Overview from Nanowerk News
Decoding some of the subtler information encoded in our DNA could soon become a high-throughput process, a team of researchers in Japan have shown. Masateru Taniguchi and colleagues at Osaka University have shown that DNA-borne chemical markers, which play a key role in gene expression, can be detected electrically using nanoscale electrodes (as DNA is passed through a nanoscale gap between two electrodes, a measurable current is generated allowing the detection of DNA markers).
The team's technology is a step toward understanding the meaning of some of the molecular modifiers that nature uses to annotate DNA strands. These modifiers, also known as epigenetic markers, alter over time and are thought to play a key role in processes ranging from embryo development to aging and disease. But just how the markers work, and what different markers mean, remains to be unraveled.
Deciphering the epigenetic code is a massive mapping exercise, but will provide important information on how epigenetic markers differ among cell types and between healthy and sick individuals. Actually detecting the markers, however, has proved difficult. One of the most common markers is an individual methyl group, which consists of a single carbon atom and three hydrogen atoms, and its detection has previously required the attachment of additional chemical labels. "But such an approach is troublesome and takes a lot of time," says Taniguchi. The ability to detect markers such as methyl groups directly would therefore open up immense opportunities for epigenetic research.
Taniguchi and his colleagues explored the possibility of direct marker detection by analyzing a small strip of DNA as it passes between two electrodes positioned just a nanometer apart (see image). An electrical current flows as the DNA squeezes between the electrodes, and the size of the current depends on the chemical make-up of the DNA within the gap. This allows any molecular marker on the DNA, including individual methyl groups, to be detected electrically.

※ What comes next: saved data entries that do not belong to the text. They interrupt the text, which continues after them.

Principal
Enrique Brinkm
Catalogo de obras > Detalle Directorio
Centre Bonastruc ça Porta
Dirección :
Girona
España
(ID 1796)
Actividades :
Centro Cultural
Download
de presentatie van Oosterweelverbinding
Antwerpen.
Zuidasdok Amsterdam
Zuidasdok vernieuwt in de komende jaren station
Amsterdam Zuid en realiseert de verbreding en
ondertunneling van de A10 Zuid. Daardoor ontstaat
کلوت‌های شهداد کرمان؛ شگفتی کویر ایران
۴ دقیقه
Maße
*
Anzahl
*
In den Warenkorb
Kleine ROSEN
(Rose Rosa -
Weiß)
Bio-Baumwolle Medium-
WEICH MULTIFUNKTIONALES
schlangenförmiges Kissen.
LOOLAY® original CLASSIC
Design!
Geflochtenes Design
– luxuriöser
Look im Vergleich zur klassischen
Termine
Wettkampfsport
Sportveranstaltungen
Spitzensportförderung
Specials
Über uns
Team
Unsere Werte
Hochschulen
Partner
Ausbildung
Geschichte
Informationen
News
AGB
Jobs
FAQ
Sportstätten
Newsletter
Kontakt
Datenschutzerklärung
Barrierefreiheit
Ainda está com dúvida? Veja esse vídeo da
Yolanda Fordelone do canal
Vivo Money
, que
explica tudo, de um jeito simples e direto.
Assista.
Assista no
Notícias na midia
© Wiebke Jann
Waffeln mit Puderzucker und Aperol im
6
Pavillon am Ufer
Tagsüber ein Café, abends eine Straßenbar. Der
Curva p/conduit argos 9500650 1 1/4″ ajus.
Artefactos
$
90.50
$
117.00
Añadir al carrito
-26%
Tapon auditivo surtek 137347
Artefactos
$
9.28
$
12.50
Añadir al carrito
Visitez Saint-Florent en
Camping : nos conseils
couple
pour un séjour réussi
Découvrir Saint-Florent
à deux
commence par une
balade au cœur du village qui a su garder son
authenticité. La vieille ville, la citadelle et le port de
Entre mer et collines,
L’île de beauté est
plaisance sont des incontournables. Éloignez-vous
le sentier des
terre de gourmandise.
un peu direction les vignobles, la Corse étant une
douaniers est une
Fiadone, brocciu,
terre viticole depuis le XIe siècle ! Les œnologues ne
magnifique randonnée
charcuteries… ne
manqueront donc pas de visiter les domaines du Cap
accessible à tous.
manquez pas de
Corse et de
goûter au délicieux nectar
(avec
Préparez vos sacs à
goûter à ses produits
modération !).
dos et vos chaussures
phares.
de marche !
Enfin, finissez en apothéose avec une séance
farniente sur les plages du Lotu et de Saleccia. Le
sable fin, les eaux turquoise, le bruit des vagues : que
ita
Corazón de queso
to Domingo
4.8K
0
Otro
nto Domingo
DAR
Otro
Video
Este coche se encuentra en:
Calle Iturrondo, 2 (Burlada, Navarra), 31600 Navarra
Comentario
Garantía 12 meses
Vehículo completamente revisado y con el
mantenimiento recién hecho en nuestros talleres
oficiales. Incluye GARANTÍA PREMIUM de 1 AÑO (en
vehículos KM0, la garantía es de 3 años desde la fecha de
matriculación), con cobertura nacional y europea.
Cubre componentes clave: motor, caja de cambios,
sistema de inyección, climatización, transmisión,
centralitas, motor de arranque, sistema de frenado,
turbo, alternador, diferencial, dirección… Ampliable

The key issue for turning the technology into a practical, rapid DNA-reading device is achieving precise control of the movement of the DNA strand through the electrode nanopore. "Recently, we have theoretically proposed a way to control DNA strand flow using a gate," Taniguchi explains. "We are now developing a gating nanopore device as a proof-of-principle demonstration of this electrical gating scheme."
Makusu Tsutsui†, Kazuki Matsubara†, Takahito Ohshiro†, Masayuki Furuhashi†, Masateru Taniguchi*†, and Tomoji Kawai*†‡
† The Institute of Scientific and Industrial Research,Osaka University, 8-1 Mihogaoka, Ibaraki, Osaka 567-0047, Japan.
‡ Division of Quantum Phases and Devices, Department of Physics, Konkuk University, Seoul 143-701, Republic of Korea.
J. Am. Chem. Soc., 2011, 133 (23), pp 9124–9128.
We report label-free electrical detections of chemically modified nucleobases in a DNA using a nucleotide-sized electrode gap. We found that methyl substitution contributes to increase the tunneling conductance of deoxycytidines, which was attributed to a shift of the highest occupied molecular orbital level closer to the electrode Fermi level by methylation. We also demonstrate statistical identifications of methylcytosines in an oligonucleotide by tunneling current. This result suggests a possible use of the transverse electron-transport method for a methylation level analysis.